My daughter asked me to give her digital copies of images taken over the last 13 or 14 years.  I've narrowed it down to a couple thousand images which are are a mix of unedited RAWs, jpegs and edited RAW images.  I plan to sort them by file type.  I'll simply copy the jpegs. Before I convert the RAW images to jpegs, I plan to make Autocorrections on the unedited RAW images. But I can't see any reason to do this on the RAW images I have already worked on in Lightroom.  Is there any way to sort out the edited RAW images?  If so, I can convert them to jpegs without further editing.


----------



## Johan Elzenga

I don't think you can sort them, but you can select them in the following way. First, create a normal collection with all the images you selected. Then create a smart collection that matches two criteria: 

1: collection is the name of the collection you just created
2: adjustments is false

I'm typing this on my iPad, so I can't check the exact wording, but this should work.


----------



## johnbeardy

Sorting is possible by Edit Time and by Edit Count (how many adjustments).


----------



## Johan Elzenga

I stand corrected. That is obviously even easier.


----------



## johnbeardy

But it is imperfect. It's hard to be certain what counts as an edit - it's probably a mix of history steps and metadata changes.


----------



## Johan Elzenga

The question is if using a smart collection like I suggested is less uncertain. But it's worth a try.


----------



## Wanda

I would approach this sorting of RAW unedited images by using the Metadata filter in the Filter Library. Sort by Year, File Type and Edit, then perhaps Develop Preset. Hope this helps.


----------



## Kirby Krieger

johnbeardy said:


> It's hard to be certain what counts as an edit - it's probably a mix of history steps and metadata changes.

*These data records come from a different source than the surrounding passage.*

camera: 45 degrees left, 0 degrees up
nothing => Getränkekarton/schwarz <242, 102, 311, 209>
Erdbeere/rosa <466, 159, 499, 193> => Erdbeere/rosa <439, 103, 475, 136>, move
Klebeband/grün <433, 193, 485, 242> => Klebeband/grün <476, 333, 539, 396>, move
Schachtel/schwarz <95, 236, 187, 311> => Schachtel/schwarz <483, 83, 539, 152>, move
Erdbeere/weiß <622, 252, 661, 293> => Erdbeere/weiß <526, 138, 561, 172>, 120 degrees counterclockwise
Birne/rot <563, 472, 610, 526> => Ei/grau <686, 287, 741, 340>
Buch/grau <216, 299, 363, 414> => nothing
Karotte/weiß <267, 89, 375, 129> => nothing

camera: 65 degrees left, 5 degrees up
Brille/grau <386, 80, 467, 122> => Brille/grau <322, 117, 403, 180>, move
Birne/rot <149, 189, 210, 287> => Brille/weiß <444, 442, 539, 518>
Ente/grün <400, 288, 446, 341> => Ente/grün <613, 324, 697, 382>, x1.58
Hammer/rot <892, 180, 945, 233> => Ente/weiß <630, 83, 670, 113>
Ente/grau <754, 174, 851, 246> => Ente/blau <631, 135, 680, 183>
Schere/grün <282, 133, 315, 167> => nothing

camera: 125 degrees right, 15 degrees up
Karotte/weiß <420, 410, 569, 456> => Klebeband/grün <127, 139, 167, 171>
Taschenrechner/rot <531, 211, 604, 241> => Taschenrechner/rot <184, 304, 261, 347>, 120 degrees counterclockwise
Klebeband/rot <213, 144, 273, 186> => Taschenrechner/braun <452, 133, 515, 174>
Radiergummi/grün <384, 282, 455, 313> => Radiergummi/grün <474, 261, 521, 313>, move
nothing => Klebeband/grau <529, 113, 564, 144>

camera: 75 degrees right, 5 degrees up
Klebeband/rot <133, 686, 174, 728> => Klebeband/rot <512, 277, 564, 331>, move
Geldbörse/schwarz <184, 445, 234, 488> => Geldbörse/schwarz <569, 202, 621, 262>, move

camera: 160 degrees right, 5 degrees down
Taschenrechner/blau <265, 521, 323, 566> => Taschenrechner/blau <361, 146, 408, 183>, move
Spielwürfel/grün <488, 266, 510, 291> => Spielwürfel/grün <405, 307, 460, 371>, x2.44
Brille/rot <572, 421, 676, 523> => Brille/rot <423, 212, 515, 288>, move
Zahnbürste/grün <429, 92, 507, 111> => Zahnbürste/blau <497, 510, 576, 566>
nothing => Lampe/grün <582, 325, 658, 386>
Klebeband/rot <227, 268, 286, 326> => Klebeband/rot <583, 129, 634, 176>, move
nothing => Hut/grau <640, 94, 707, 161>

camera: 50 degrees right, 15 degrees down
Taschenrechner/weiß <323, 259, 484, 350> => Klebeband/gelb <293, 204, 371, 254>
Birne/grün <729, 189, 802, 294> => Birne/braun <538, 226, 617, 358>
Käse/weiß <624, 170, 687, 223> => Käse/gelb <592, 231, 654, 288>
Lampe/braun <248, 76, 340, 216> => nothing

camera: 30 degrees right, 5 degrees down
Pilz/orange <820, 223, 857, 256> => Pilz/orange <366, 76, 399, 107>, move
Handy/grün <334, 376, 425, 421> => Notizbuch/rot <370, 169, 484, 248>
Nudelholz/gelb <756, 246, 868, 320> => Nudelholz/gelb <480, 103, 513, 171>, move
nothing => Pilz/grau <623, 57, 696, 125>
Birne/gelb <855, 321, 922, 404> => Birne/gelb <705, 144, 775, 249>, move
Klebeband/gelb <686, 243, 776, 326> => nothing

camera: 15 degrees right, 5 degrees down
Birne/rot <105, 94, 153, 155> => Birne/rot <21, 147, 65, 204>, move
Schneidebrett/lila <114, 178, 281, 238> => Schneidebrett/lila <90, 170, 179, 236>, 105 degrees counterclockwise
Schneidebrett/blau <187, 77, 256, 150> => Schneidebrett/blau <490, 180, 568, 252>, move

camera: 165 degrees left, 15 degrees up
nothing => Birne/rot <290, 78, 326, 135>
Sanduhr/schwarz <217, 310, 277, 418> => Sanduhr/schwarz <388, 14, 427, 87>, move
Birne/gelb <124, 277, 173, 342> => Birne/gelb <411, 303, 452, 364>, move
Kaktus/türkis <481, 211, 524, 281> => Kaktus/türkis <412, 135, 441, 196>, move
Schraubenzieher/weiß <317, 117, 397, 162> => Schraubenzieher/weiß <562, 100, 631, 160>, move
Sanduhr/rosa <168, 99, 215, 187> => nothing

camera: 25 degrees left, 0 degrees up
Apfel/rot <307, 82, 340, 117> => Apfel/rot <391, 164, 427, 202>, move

Is there a  definitive answer?  The function is sloppy without knowing what "counts" — I never sort by "Edit Count" because I don't know what's being counted.


----------



## Victoria Bampton

Kirby Krieger said:


> Is there a  definitive answer?  The function is sloppy without knowing what "counts" — I never sort by "Edit Count" because I don't know what's being counted.


I haven't seen it documented. The way to test it would be a collection of two photos. Edit one so it's first/last, then try different edits on the other to see what  moves it in the sort order. As you can imagine, that would be a bit of a job, and it's the first time I've heard anyone ask the question!


----------